What the task requires. Continue the passage on the NdCore Input Array and its inversion, starting right after its last sentence.

Text under study.
[Start of Attachment]
Our notion of subject and occurrence is defined as in the Topic Map standard.

 

This notion of attentional focus is derived from our experience with neural networks and perceptual psychology.  [2]

 

 


Structural nature of a concept

 

This leads us with the question about the structural nature of a formal or linguistic or semiotic representation of a concept.  We have some candidates based on the current NdCore conceptual rollup (see notational paper for generalization of NdCore).

 

NdCore conceptual rollup measurement process uses n-grams:  This measurement produces a set of tree branches, two for each significant word.  As of 2002, the NdCore technology had some "contextual" information but this contextual information has not undergone a human reification process or made subject to ontology services.  Of course this can be done and the algorithms that then act on the Input Array (which is the name of the ordered set of tree branches) will perform conceptual services.

 

Let us indicate this Input Array, with the symbol “I”, and any reified Input Array “I(r)”.

 

Figure 1: A very simple Input Array with two elements (branches)

 

If we have only the significant words w(1), w(2), w(3), w(4) in a single sentence then we have the singe tree in figure 2.   The 5-grams are { [ *, w(1), w(2) , w(3), w(4) ], [ w(1), w(2) , w(3), w(4), * ], … }. Remember that the textID is used to hang the “center” of the 5-gram.

 

Figure 2: A simple input tree with four branches

 

 


The Orb construction is used in creating the inversion of I.  In NdCore, this inversion is a set of simple trees, with the root of each tree having a correspondence with each significant word subject.  (see notational paper)

 

The inversions bring together all occurrences of a word into a single tree-construction with the root node the "subject" of these multiple occurrences.  This process only needs EITHER I or the reified Input Array “I(r)” to "work".  Given the Input Array, an Array (or hash table) is produced that encodes these "subject trees" into a memory structure.  We may call this the Output Array, or O.
[End of Attachment]
Information supplied.
[Start of Attachment]
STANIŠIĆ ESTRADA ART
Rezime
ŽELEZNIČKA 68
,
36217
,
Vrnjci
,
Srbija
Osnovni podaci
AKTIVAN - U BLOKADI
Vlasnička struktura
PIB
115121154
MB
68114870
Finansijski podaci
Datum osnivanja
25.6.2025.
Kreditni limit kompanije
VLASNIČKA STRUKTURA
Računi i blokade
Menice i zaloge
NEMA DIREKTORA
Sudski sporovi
[End of Attachment]
[Start of Attachment]
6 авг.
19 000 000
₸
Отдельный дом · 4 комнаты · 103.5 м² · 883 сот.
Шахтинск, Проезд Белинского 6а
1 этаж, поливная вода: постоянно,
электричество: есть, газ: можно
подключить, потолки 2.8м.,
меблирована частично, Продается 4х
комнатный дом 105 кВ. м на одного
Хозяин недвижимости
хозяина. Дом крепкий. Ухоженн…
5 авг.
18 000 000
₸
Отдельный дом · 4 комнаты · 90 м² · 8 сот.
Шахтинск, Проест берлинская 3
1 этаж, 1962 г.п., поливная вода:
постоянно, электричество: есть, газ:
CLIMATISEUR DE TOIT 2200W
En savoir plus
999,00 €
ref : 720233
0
[End of Attachment]
Reply to the task.
 

If in the process of producing these "subject trees" there is a separation of occurrences of words so as to reflect word ambiguity in various contexts, then we will call this the reified Output Array, or O(r).  This separation of contexts within localized constructions (a controlled vocabulary) is consistent with the innovation developed by SchemaLogic Inc based on a localization of controlled vocabulary into containers.  [3]

 

Once the SchemaLogic innovation is followed, it is possible to develop ontology based on these containers and easily produce knowledge management type reconciliation processes that reify.

 

The type:value pairing in the NdCore system reflects a number of issues related to the nature of category and the formation of natural category.  (See Preface and Chapter One of “Knowledge Foundations” )

 



[1] Levine, D. & Prueitt, P.S. (1989.) Modeling Some Effects of Frontal Lobe Damage - Novelty and Preservation, Neural Networks, 2, 103-116.

Levine D; Parks, R.; & Prueitt, P. S. (1993.) Methodological and Theoretical Issues in Neural Network Models of Frontal Cognitive Functions. International Journal of Neuroscience 72 209-233.

Prueitt, P.S. (1994). System Needs, Chaos and Choice in Machine Intelligence. Chaos Theory in Psychology (A. Gilgen and F. Abrams, Eds.) Contributions in Psychology Series. Westport, Conn.

Prueitt, P.S. (1995) A Theory of Process Compartments in Biological and Ecological Systems. In the Proceedings of IEEE Workshop on Architectures for Semiotic Modeling and Situation Analysis in Large Complex Systems; August 27-29, Monterey, Ca, USA; Organizers: J. Albus, A. Meystel, D. Pospelov, T. Reader

 

[2] The notion finds an architectural embodiment in the BCNGroup Roadmap developed for US Customs in 2004. 

[3] The combination, and generalization of the NdCore and SchemaLogic innovations is a core part of the BCNGroup RoadMap.